Over here in Calvert we have worked extremely hard to get conservative members on the school board. And we did it. I'm not saying there are not problems because there are!

It's important to pay attention at the local level as to what's going on in your county because that stuff goes back to the state. Change is not easy to get, unless people are involved.

We have a very Democrat-run state government. Unless people get involved all the way from the bottom to the top it's not going to change
Yes we have, and yes there are.
 

BOP

Well-Known Member
White flight - when all they had to do was stop voting for Democrats. 💡

They got overwhelmed because they didn't care that the DC council didn't care and the Mayor didn't care and the cops were ordered not to care. They voted for them anyway. So that's what happens when you don't care about your city.

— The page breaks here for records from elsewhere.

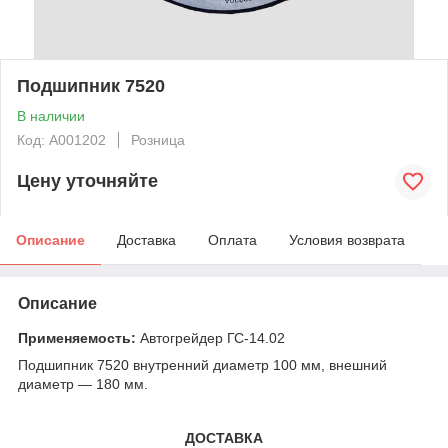
Подшипник 7520
В наличии
Код: А001202
Розница
Цену уточняйте
Описание
Доставка
Оплата
Условия возврата
Описание
Применяемость:
Автогрейдер ГС-14.02
Подшипник 7520 внутренний диаметр 100 мм, внешний
диаметр — 180 мм.
ДОСТАВКА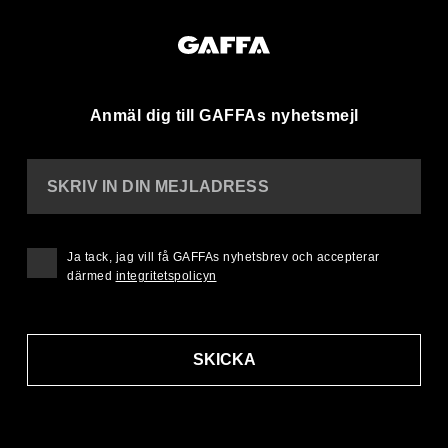
Anmäl dig till GAFFAs nyhetsmejl
SKRIV IN DIN MEJLADRESS
Ja tack, jag vill få GAFFAs nyhetsbrev och accepterar
därmed
integritetspolicyn
SKICKA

Baltimore wasn't always a filthy crime infested shithole. All these used-to-be-great American cities.....you can literally see how they've fallen with the rise of Democrat leadership. The timelines match almost exactly.

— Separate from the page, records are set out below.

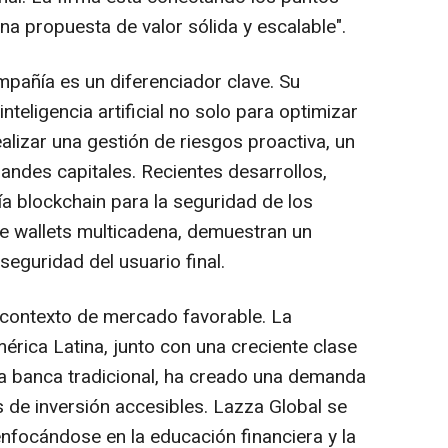
una propuesta de valor sólida y escalable".
mpañía es un diferenciador clave. Su
nteligencia artificial no solo para optimizar
ealizar una gestión de riesgos proactiva, un
andes capitales. Recientes desarrollos,
a blockchain para la seguridad de los
e wallets multicadena, demuestran un
seguridad del usuario final.
 contexto de mercado favorable. La
érica Latina, junto con una creciente clase
la banca tradicional, ha creado una demanda
 de inversión accesibles. Lazza Global se
 enfocándose en la educación financiera y la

Now freaking Ron DeSantis is all, "Hey disenfranchised NYers - come to FL where it doesn't suck!" and I'm like :shutup: . Don't invite those idiots here to ruin this state like they ruined the one they now want to leave.
They need to wall in those 3rd World, Demonrat hell-holes now, not later.
 

SamSpade

Well-Known Member
PREMO Member
Where the people changed or just sent elsewhere?

I think that is the big difference.
It's called "gentrification" - and it involves getting all of the poor out of there - gutting the housing or otherwise rebuilding the entire neighborhood with modern housing, fixing streets, sidewalks and so on - and moving richer people IN. Happens a lot in crappy neighborhoods otherwise in highly desirable locations, like along waterfronts or close to downtown.

FWIW - even though PG and MoCo have awful sections - they also have some of the most luxuriant areas you'll ever see. PG has horse farms and areas with huge estates - Montgomery county has places like Chevy Chase and Potomac, and while Rockville has its crappy sections, it's also home to Georgetown Prep - where the richest kids in the country go. My parents lived in Cloverly, and their friends in Olney - extremely nice areas. My sister lived in Wheaton - a shthole. Right next to Kensington - a rich area where surgeons and lawyers live.

I've been to large cities like Philly and Chicago - both of them have ritzy sections - and some of the worst.
 

vraiblonde

Board Mommy
PREMO Member
Patron
It's called "gentrification" - and it involves getting all of the poor out of there - gutting the housing or otherwise rebuilding the entire neighborhood with modern housing, fixing streets, sidewalks and so on - and moving richer people IN. Happens a lot in crappy neighborhoods otherwise in highly desirable locations, like along waterfronts or close to downtown.

In this instance the poor stayed, only the criminals and shitbags got moved along. The area became nicer not because of any gentrification, but because the people making it crappy were gone.